Hello I'm trying to calculate the following without using Divergence theorem.
Given the vector field $F(x,y,z)=(xy+2xz,x^2+y^2,xy-z)$ and the surface of the cylinder $x^2+y^2=4$ bound by the planes $z=y-2$ and $z=0$ calculate the outward flux.
So I tried to set up the surface integral by parameterizing the surface into two pieces $f(x,y,z)=(\sqrt{4-y^2},y,z)$ and $g(x,y,z)=(-\sqrt{4-y^2},y,z)$ and the bounds of integration y-2<z<0 and -2<y<2. I calculate the normal of the surface to be $(\pm 1, \frac{y}{\sqrt{4-y^2}},0)$ so then I calculate the unit normal to be $(\pm\frac{\sqrt{4-y^2}}{2},\frac{y}{2},0)$ and set up the integral and get $\int^2_{-2}\int^0_{y-2}4ydzdy$. But the correct answer is $-12\pi$. So my question is what should the correct integral be, and where am I going wrong?
Best Answer
First of all, it is always good practice to choose a parametrization that represents the whole surface.
Secondly, $-12 \pi$ is incorrect answer unless there are typo in the question.
Thirdly, there must be mistakes how you arrived at the final integral. It does not simplify to what you wrote. Also note that if you do the dot product with unit normal vector, you will have to use a factor to map surface area element to area of the projection in yz plane. Here is the correct integral using your approach,
The unit normal vector is $ \hat n = \left(\cfrac{x}{2}, \cfrac{y}{2}, 0 \right)$
So, $\vec F \cdot \hat n = x^2 (y + z) + \cfrac{y^3}{2}$
Now using $x = \sqrt{4-y^2}$ and $ds = \sqrt{1 + (x')^2} \ dy \ dz$, the integral is,
$\displaystyle 2 \int_{-2}^2 \int_{y-2}^0 \left((4-y^2) (y + z) + \frac{y^3}{2} \right) \frac{2}{\sqrt{4-y^2}} \ dz \ dy$
$ = - 40 \pi$
In fact, you can confirm this result using divergence theorem.

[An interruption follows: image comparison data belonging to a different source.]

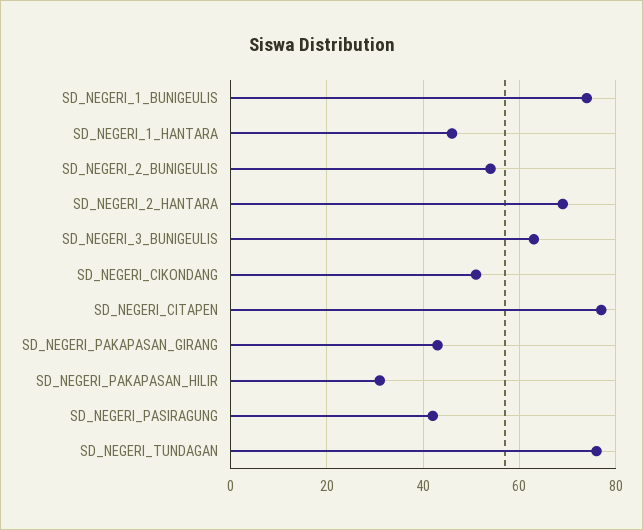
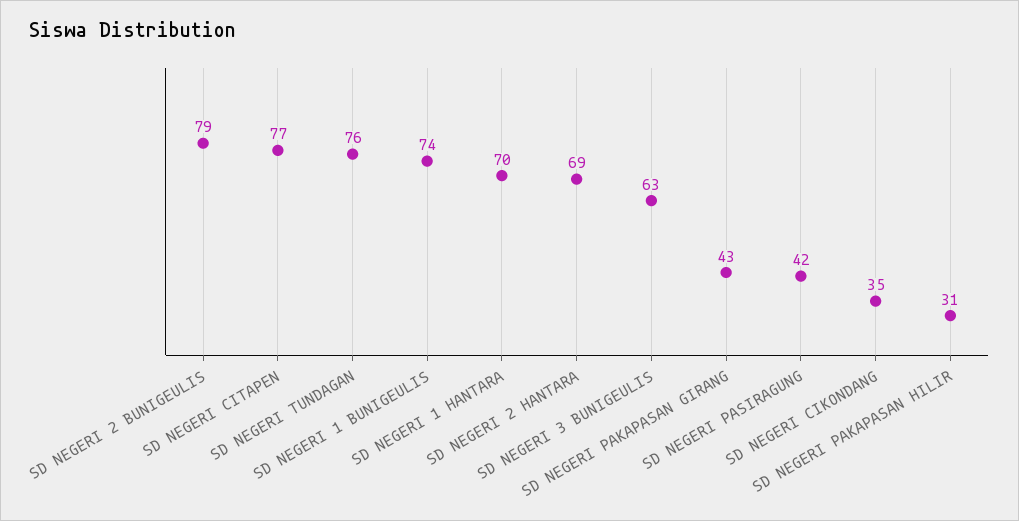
  {
    "SD_NEGERI_1_BUNIGEULIS": 74,
-   "SD_NEGERI_1_HANTARA": 45,
+   "SD_NEGERI_1_HANTARA": 70,
-   "SD_NEGERI_2_BUNIGEULIS": 55,
+   "SD_NEGERI_2_BUNIGEULIS": 79,
    "SD_NEGERI_2_HANTARA": 69,
    "SD_NEGERI_3_BUNIGEULIS": 63,
-   "SD_NEGERI_CIKONDANG": 50,
+   "SD_NEGERI_CIKONDANG": 35,
    "SD_NEGERI_CITAPEN": 77,
    "SD_NEGERI_PAKAPASAN_GIRANG": 43,
    "SD_NEGERI_PAKAPASAN_HILIR": 31,
    "SD_NEGERI_PASIRAGUNG": 42,
    "SD_NEGERI_TUNDAGAN": 76
  }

Here is what would be a better parametrization given it is a cylinder,
$r(\theta, z) = (2\cos\theta, 2 \sin \theta, z), 0 \leq \theta \leq 2\pi, 2 \sin\theta - 2 \leq z \leq 0$
$r_{\theta} \times r_z = (2 \cos\theta, 2\sin\theta, 0)$
$ \vec F(x,y,z)=(xy+2xz,x^2+y^2,xy-z)$
So, $\vec F (r(\theta, z)) = (2 \sin2\theta + 4z \cos\theta, 4, 2 \sin2\theta - z)$
$\vec F \cdot (r_{\theta} \times r_z) = 4 \sin2\theta \cos\theta + 8 z \cos^2\theta + 8 \sin\theta$
So integral is,
$\displaystyle \int_0^{2\pi} \int_{2 \sin\theta - 2}^0 (4 \sin2\theta \cos\theta + 8 z \cos^2\theta + 8 \sin\theta) \ dz \ d\theta = - 40 \pi$
After you integrate wrt $z$ and while integrating wrt $\theta$, you can avoid integrating functions whose integral is zero over $(0, 2\pi)$. That should simplify working to some extent.